To determine the substrate specificity of the xylanase for polysaccharide degradation, potential substrates, including birchwood xylan, beechwood xylan, wheat arabinoxylan (soluble and insoluble), xylan from Larchwood, CMC and Avicel were tested under optimal conditions (pH 6.0 and temperature 65 °C) using the purified xylanase. Higher hydrolytic activity was observed for the xylans from beechwood, birchwood, and Larchwood compared to wheat arabinoxylan (Table 10). The xylanase most actively degraded birchwood xylan (174.07%), followed by Larchwood xylan (131.03%), and presented the lowest activity towards wheat arabinoxylan (soluble 70.54% and insoluble 46.62%). The purified xylanase exclusively hydrolyzed xylans, with no activity on CMC and Avicel. This suggested that xylanase's substrate-binding domain has a high affinity for xylans from softwood (birchwood and beechwood)⁶⁷. This might be due to differences in xylan polymer structures and the presence of reactive groups on the surface that are more readily bound. The purified xylanase exhibited significant hydrolytic activity on the diverse xylan substrates, indicating that it might be classified as an endo-1,4-xylanase⁶⁸.
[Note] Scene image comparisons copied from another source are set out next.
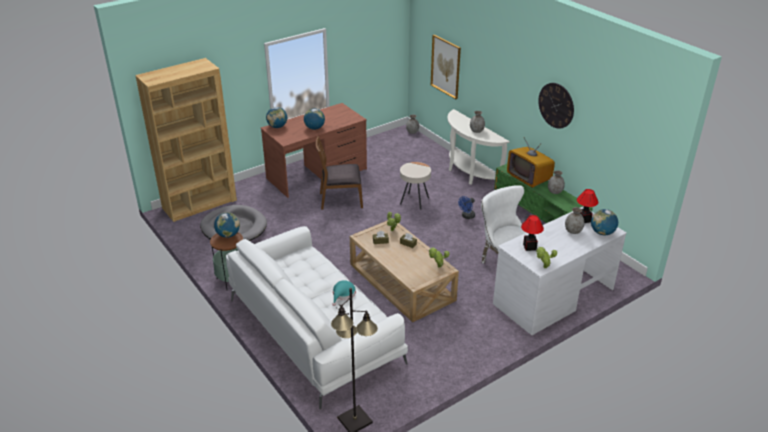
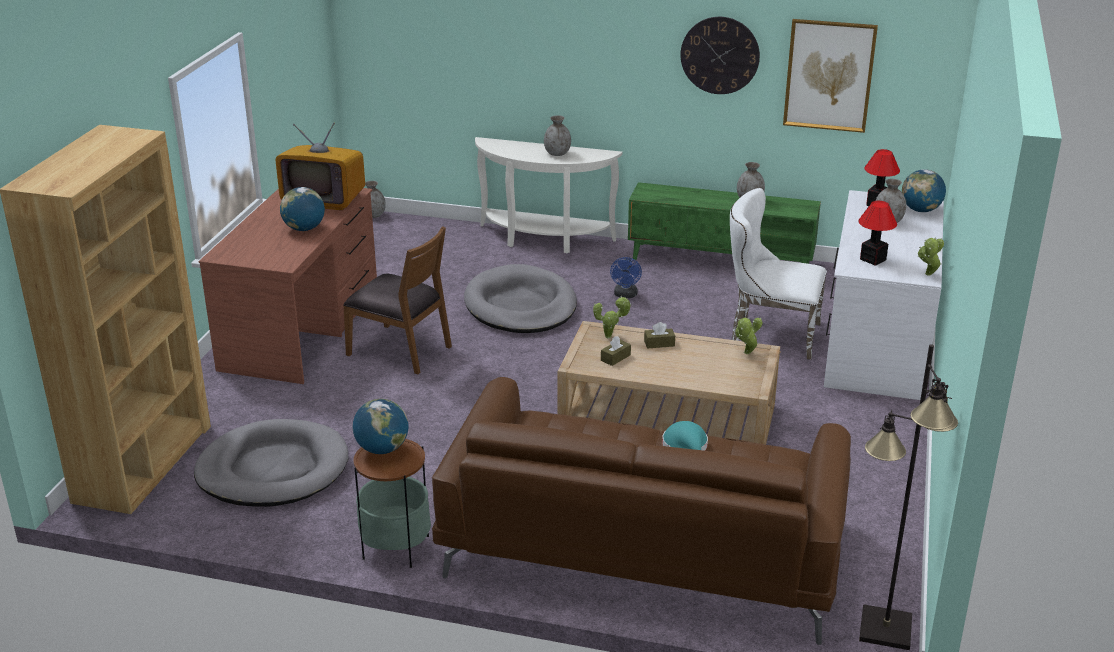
camera: 40 degrees left, 5 degrees down
(277, 127) = (231, 249): globe -> none
(313, 329) = (642, 546): white sofa -> brown sofa
(340, 199) = (401, 350): brown chair -> brown chair turned 105 degrees counterclockwise
(414, 201) = (521, 305): beige side table -> grey dog bed
(446, 66) = (442, 64): picture -> picture (829, 75)
(529, 178) = (691, 196): television -> television (324, 199)

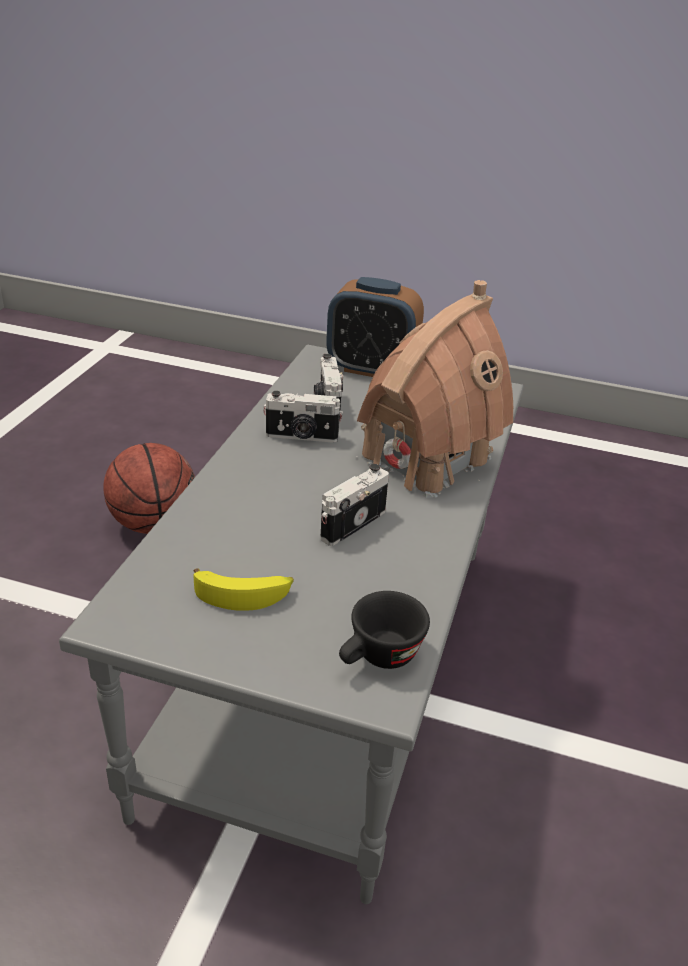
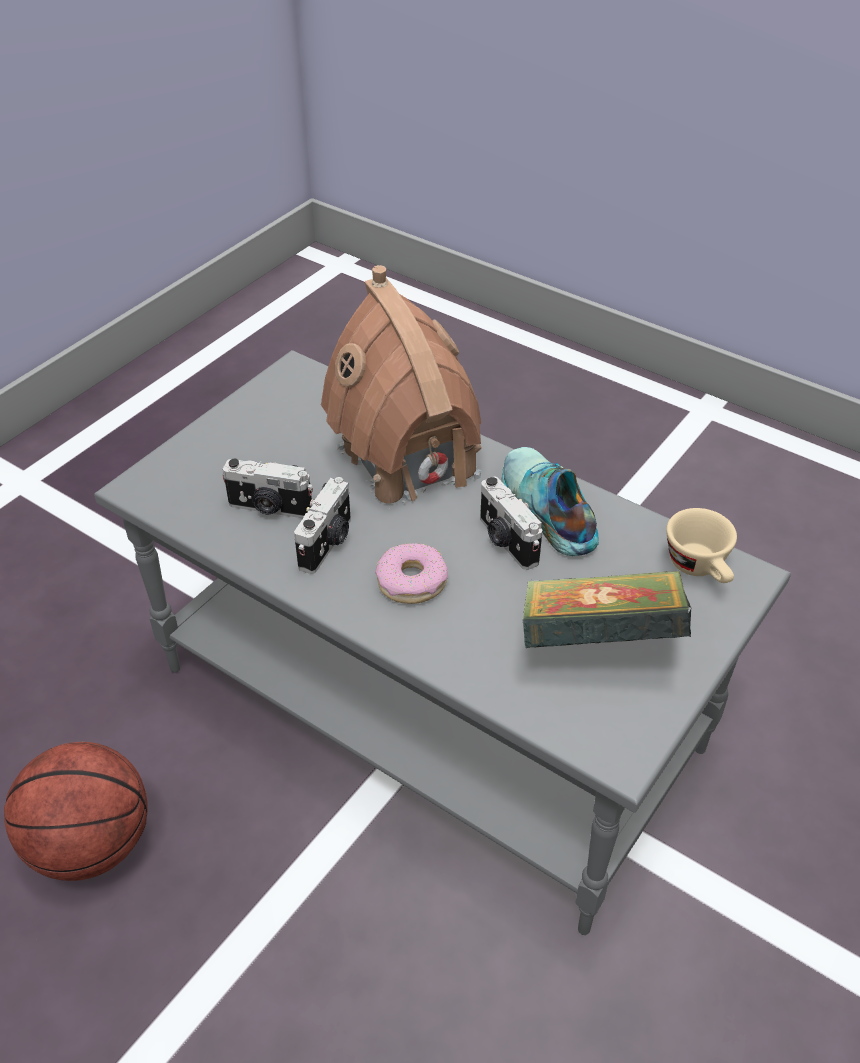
camera: 70 degrees left, 10 degrees up
(244, 594) = (598, 643): banana -> book
(278, 481) = (412, 581): none -> donut
(371, 369) = (197, 451): alarm clock -> none
(379, 658) = (701, 568): black cup -> beige cup
(406, 541) = (545, 510): none -> shoe

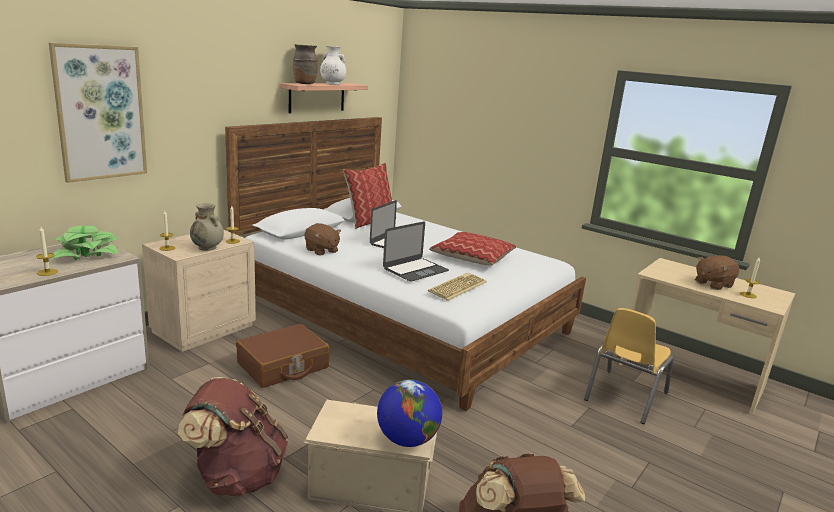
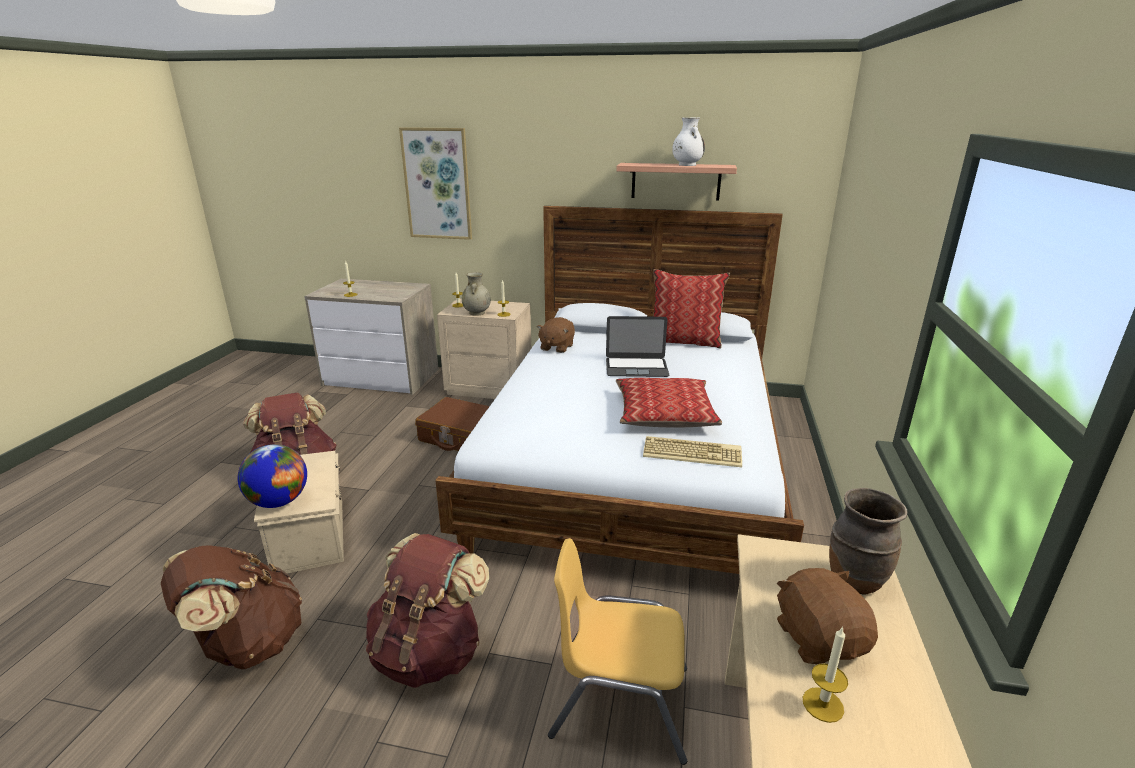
camera: 65 degrees right, 5 degrees up
(87, 253) = (393, 291): potted plant -> none
(304, 84) = (642, 164): brown vase -> brown vase (854, 580)
(415, 270) = (561, 393): laptop -> none
(457, 287) = (540, 423): keyboard -> keyboard (693, 452)
(561, 449) = (429, 652): none -> brown backpack
(713, 284) = (819, 639): brown plush toy -> brown plush toy turned 45 degrees clockwise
Table 10 Substrate specificity of the purified xylanase.

Kinetic analysis

The Michaelis constant, K_m, may be determined by measuring the substrate concentration at half the maximum velocity. K_m is a constant that remains fixed for every given enzyme and substrate combination. As a result, a low K_m improves the enzyme's affinity for the substrate⁶⁹ The concentration range of the substrate under investigation was 1–20 mg/ml, the study revealed K_m and V_max were 5.56 mg/ml and 1052.63 µmol/min/mg (Fig. 10). The value of K_m is within the range of fungal xylanases reported in literature (0.14–14 mg/ml). Raj et al.⁷⁰ obtained similar values (4.96 mg/ml and lower V_max 402 µmol/mg/ml) for xylanase from alkaliphilic Bacillus licheniformis. Fu et al.⁴³ reported high V_max (1250 µmol/min/mg) similar to this study. Because xylanase has a high V_max value and a low K_m value, it has a high affinity for the substrate, beechwood xylan, and can catalyze it more efficiently and quickly than other substrates. Xylanases from Caldicoprobacter algeriensis sp. nov. strain TH7C1T were shown to have high selectivity for beechwood xylan⁴².

Figure 10

Double reciprocal plot of the purified (50% ammonium sulphate fraction) xylanase from Trichoderma harzianum on beechwood xylan. Data points represent the means ± SD (n = 3).

Conclusion

The current study describes the successful optimization of xylanase production via statistical modelling using PBD and BBD by a T. harzianum strain in submerged fermentation. The most influential independent variables were identified and optimized—resulting in a 4.16-fold and 2.24-fold increase in enzyme activity with BBD compared to the OFAT and PBD, respectively. PBD allowed for the consideration of various variables and avoided loss of information, which might be essential in the optimization of the fermentation process. The predictions of the mathematical models were validated by experimental results. Quadratic models with three independent variables were shown to accurately define xylanase production, with high R² values for correlations between the actual and predicted values of the response variables. Results showed high enzyme activities obtained within a high pH range which indicates the potential of the xylanase for use over a wide range of applications. Acidic-thermostable xylanase was purified with a 10.42% recovery and 2.52-fold purity. The specific activity of purified xylanase was 254.63 U/mg. The acidic-thermostability of T. harzianum xylanase is advantageous for animal feed manufacturing. Future studies will include scaling up the production of xylanase from T. harzianum under optimized conditions, which include the factors and their variables that resulted in the highest xylanase activity (RSM, run 8). Studies will also include sequencing the xylanase protein to understand the structure-guided function of this enzyme.